DESCRIPTION OF THE TASK: Take the data below and copy exactly the lines starting at the one with "erreurs, mes exploits." and finishing at the one with "ตามเช่นกัน ยกตัวอย่างการสร้างคอนเทนต์ให้กับฟิตเนส ผู้ทำ", both included.

Entries taken from a collection:

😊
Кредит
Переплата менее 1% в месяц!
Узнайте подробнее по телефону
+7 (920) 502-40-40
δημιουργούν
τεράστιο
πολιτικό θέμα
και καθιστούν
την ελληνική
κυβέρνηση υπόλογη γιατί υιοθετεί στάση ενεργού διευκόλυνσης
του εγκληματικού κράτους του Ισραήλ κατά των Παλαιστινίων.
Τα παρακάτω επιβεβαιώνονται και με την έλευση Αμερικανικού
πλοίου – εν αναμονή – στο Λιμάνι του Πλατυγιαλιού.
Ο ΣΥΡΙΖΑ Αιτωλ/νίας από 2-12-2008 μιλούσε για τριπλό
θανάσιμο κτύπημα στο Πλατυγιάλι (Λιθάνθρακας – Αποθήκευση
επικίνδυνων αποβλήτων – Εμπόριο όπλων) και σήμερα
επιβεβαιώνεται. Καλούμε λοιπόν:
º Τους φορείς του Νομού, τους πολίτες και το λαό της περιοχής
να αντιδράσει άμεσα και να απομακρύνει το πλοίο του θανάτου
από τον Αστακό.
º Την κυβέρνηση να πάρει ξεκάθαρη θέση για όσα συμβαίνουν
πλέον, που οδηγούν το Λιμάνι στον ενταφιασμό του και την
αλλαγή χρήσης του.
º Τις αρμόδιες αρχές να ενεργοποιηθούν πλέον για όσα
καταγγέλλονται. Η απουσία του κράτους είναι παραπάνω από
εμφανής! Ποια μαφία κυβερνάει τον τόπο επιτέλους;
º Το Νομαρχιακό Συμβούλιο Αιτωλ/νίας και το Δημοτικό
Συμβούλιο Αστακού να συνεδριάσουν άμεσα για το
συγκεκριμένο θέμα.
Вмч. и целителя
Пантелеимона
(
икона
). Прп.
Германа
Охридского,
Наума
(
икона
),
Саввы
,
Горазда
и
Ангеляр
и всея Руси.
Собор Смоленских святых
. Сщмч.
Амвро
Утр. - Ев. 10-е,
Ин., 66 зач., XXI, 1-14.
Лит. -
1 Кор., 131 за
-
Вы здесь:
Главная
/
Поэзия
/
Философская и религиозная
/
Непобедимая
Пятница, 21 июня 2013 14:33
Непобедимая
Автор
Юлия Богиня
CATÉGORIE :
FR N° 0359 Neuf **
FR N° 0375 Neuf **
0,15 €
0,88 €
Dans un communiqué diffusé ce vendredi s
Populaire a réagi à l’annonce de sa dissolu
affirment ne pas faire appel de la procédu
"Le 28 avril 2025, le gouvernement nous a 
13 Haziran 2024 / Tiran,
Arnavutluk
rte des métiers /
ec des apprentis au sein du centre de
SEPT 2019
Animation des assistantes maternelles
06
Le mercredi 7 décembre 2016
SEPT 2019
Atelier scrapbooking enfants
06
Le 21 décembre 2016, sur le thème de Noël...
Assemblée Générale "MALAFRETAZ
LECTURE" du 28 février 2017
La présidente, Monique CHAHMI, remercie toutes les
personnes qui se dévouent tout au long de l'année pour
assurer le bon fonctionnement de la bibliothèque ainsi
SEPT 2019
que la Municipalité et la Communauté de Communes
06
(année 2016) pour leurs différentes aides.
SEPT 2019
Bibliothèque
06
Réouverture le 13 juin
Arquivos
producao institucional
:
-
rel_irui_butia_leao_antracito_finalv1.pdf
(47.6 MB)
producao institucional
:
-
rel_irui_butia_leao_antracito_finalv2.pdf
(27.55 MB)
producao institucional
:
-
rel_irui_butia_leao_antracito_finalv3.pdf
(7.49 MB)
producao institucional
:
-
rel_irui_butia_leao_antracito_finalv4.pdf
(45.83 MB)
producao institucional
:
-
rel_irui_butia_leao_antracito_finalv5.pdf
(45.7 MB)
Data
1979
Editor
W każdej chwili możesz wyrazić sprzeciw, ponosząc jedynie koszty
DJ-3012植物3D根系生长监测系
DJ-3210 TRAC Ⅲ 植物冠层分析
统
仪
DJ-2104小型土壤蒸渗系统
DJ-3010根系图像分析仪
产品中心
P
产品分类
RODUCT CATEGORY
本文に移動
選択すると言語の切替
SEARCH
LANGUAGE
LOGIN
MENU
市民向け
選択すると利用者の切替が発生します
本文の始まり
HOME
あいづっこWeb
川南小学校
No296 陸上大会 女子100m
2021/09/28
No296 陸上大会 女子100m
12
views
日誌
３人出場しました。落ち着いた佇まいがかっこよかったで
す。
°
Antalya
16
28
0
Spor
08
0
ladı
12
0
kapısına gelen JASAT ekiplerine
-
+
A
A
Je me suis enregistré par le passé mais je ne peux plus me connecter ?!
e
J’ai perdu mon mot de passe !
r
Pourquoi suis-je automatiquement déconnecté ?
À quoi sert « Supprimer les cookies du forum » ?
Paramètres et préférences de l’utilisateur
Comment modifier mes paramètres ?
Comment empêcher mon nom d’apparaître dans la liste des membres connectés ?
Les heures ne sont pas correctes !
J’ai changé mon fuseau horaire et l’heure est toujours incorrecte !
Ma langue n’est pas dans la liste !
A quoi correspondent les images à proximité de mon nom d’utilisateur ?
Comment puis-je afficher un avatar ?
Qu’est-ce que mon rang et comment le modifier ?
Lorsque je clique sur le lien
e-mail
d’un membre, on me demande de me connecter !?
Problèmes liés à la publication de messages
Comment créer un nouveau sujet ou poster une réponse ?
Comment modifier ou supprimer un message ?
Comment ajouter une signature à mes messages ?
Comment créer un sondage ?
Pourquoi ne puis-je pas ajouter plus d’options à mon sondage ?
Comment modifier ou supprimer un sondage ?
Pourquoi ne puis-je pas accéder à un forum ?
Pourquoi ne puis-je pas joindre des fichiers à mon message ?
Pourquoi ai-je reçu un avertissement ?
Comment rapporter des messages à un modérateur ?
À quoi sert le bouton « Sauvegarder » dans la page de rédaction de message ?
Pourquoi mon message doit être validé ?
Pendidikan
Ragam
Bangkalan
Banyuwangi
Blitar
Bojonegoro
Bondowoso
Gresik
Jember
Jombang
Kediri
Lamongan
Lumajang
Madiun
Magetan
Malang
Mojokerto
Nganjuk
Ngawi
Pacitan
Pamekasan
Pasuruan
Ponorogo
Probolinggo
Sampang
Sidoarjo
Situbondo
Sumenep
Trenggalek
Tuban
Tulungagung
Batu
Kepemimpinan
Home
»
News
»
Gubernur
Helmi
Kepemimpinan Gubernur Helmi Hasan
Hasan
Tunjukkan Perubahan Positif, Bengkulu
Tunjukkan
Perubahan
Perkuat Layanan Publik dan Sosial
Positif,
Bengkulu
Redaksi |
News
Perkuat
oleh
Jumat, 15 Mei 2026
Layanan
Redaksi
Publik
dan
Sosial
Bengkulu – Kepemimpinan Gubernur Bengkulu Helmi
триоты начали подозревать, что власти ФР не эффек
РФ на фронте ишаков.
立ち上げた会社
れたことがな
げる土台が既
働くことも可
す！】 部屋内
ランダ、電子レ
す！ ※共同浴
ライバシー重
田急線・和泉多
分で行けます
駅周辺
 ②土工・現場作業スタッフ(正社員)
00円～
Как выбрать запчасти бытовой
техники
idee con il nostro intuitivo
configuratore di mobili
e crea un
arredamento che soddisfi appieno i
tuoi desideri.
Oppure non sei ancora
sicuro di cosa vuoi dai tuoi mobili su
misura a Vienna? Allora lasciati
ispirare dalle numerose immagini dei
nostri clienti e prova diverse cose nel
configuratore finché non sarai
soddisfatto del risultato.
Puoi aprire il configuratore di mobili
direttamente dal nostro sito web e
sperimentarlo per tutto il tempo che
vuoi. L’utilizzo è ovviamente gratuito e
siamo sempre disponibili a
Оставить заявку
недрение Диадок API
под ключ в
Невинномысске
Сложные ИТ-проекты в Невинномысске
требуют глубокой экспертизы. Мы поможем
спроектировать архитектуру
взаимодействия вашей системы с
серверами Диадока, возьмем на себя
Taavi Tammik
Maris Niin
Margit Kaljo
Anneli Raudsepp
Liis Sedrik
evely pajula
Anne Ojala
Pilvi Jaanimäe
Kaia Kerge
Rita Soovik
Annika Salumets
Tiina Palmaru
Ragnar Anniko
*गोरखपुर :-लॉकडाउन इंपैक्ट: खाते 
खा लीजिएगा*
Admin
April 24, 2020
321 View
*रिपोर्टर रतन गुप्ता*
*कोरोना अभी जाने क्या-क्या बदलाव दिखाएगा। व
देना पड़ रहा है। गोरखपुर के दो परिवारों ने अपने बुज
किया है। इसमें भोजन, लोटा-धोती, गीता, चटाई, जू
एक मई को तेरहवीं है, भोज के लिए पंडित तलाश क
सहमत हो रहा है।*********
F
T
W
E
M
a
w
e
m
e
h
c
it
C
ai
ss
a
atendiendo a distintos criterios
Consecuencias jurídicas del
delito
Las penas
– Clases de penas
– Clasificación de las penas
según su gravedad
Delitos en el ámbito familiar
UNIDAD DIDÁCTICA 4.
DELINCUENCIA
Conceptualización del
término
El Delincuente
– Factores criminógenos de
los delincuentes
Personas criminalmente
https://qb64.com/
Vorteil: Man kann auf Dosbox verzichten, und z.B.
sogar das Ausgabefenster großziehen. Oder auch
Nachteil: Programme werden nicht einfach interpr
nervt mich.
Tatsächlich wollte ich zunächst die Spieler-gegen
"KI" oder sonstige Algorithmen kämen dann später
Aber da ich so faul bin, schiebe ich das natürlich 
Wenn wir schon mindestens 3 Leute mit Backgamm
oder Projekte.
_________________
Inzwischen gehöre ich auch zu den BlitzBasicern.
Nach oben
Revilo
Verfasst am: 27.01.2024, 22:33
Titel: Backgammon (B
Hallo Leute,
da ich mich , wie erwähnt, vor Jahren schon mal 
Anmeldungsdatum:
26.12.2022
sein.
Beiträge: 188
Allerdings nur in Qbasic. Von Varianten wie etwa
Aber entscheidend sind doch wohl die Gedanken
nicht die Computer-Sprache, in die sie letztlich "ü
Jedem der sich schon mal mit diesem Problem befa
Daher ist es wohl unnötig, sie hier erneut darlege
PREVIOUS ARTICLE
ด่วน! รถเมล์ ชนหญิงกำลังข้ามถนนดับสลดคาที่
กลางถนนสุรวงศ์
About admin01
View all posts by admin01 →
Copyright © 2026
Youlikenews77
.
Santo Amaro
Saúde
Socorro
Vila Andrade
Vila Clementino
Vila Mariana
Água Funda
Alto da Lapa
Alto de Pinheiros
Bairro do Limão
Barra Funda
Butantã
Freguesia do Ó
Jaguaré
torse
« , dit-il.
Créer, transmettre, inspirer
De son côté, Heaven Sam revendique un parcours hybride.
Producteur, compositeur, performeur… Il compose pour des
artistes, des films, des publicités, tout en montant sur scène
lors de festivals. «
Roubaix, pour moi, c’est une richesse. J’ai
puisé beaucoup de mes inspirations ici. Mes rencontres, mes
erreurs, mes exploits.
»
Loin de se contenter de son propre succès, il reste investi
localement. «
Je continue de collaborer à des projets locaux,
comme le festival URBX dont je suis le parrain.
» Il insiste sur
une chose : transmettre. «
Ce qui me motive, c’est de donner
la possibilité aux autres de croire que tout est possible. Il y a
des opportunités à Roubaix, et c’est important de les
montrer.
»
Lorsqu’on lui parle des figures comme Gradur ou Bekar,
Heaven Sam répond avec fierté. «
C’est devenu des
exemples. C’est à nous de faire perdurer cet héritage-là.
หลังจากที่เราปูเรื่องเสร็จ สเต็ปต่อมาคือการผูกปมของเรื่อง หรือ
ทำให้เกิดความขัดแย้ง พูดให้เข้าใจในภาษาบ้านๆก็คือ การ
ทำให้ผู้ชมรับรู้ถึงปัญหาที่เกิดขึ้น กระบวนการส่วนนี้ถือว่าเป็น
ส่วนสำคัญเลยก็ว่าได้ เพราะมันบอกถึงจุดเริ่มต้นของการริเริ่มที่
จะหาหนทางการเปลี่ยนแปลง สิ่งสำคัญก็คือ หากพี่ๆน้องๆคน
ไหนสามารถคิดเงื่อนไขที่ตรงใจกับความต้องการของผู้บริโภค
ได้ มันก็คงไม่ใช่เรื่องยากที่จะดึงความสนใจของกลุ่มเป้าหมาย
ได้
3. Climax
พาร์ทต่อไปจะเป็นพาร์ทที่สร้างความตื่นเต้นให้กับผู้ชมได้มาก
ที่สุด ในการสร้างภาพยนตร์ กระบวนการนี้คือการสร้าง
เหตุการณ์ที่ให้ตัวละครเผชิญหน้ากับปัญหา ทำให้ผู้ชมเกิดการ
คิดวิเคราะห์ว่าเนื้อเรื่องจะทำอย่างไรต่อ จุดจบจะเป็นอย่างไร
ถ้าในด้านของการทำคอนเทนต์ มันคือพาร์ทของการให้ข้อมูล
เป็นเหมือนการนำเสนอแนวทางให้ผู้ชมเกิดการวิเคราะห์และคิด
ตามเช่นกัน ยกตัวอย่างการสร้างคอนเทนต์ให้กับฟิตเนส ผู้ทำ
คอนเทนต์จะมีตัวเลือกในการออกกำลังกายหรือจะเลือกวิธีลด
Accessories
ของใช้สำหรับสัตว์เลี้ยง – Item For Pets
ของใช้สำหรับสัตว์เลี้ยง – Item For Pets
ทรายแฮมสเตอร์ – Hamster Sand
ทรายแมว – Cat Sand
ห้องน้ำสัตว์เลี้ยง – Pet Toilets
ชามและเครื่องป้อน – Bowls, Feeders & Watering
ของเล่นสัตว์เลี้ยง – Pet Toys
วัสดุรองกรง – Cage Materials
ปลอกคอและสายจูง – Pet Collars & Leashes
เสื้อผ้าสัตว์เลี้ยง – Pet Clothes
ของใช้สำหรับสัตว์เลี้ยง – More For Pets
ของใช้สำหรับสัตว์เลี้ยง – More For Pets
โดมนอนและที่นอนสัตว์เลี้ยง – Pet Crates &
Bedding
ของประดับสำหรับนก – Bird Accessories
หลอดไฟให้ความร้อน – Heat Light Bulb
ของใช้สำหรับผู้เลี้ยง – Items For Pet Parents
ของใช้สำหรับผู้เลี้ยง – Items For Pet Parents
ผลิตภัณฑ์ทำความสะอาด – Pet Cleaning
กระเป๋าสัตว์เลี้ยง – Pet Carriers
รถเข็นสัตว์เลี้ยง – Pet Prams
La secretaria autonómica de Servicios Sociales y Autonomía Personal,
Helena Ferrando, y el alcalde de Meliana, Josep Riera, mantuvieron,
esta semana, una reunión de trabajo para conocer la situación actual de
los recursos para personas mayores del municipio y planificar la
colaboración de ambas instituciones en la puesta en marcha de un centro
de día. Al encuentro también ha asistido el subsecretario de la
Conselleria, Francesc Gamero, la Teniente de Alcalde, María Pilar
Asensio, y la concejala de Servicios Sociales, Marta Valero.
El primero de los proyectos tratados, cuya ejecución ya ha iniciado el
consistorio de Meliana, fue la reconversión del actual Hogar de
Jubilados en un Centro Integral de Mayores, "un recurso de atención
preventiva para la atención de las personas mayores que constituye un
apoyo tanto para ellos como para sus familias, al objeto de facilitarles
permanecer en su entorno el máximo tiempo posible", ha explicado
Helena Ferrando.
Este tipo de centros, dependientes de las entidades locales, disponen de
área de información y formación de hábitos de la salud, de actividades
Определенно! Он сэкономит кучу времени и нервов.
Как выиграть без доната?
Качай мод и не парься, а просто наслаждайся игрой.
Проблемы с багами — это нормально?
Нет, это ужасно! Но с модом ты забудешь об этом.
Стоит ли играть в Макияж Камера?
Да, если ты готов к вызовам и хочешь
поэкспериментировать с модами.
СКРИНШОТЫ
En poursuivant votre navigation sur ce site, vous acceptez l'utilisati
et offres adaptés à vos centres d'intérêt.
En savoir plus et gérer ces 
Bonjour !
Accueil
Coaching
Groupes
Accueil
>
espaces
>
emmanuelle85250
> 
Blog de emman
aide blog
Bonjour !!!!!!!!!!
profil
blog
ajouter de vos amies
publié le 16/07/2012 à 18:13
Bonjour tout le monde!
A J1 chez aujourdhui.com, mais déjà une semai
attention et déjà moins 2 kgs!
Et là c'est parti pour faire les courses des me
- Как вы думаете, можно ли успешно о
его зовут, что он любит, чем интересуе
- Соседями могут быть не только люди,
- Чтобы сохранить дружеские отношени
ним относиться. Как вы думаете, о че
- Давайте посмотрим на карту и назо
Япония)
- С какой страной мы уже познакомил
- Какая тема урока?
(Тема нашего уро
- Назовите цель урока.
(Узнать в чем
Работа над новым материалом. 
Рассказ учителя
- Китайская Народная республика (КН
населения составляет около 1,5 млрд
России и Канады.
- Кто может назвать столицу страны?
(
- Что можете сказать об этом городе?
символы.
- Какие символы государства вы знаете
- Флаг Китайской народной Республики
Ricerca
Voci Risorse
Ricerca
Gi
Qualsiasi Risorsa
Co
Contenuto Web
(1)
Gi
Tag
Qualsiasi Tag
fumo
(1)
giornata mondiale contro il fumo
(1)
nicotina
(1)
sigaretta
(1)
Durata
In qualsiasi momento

WORKED SOLUTION:
erreurs, mes exploits.
»
Loin de se contenter de son propre succès, il reste investi
localement. «
Je continue de collaborer à des projets locaux,
comme le festival URBX dont je suis le parrain.
» Il insiste sur
une chose : transmettre. «
Ce qui me motive, c’est de donner
la possibilité aux autres de croire que tout est possible. Il y a
des opportunités à Roubaix, et c’est important de les
montrer.
»
Lorsqu’on lui parle des figures comme Gradur ou Bekar,
Heaven Sam répond avec fierté. «
C’est devenu des
exemples. C’est à nous de faire perdurer cet héritage-là.
หลังจากที่เราปูเรื่องเสร็จ สเต็ปต่อมาคือการผูกปมของเรื่อง หรือ
ทำให้เกิดความขัดแย้ง พูดให้เข้าใจในภาษาบ้านๆก็คือ การ
ทำให้ผู้ชมรับรู้ถึงปัญหาที่เกิดขึ้น กระบวนการส่วนนี้ถือว่าเป็น
ส่วนสำคัญเลยก็ว่าได้ เพราะมันบอกถึงจุดเริ่มต้นของการริเริ่มที่
จะหาหนทางการเปลี่ยนแปลง สิ่งสำคัญก็คือ หากพี่ๆน้องๆคน
ไหนสามารถคิดเงื่อนไขที่ตรงใจกับความต้องการของผู้บริโภค
ได้ มันก็คงไม่ใช่เรื่องยากที่จะดึงความสนใจของกลุ่มเป้าหมาย
ได้
3. Climax
พาร์ทต่อไปจะเป็นพาร์ทที่สร้างความตื่นเต้นให้กับผู้ชมได้มาก
ที่สุด ในการสร้างภาพยนตร์ กระบวนการนี้คือการสร้าง
เหตุการณ์ที่ให้ตัวละครเผชิญหน้ากับปัญหา ทำให้ผู้ชมเกิดการ
คิดวิเคราะห์ว่าเนื้อเรื่องจะทำอย่างไรต่อ จุดจบจะเป็นอย่างไร
ถ้าในด้านของการทำคอนเทนต์ มันคือพาร์ทของการให้ข้อมูล
เป็นเหมือนการนำเสนอแนวทางให้ผู้ชมเกิดการวิเคราะห์และคิด
ตามเช่นกัน ยกตัวอย่างการสร้างคอนเทนต์ให้กับฟิตเนส ผู้ทำ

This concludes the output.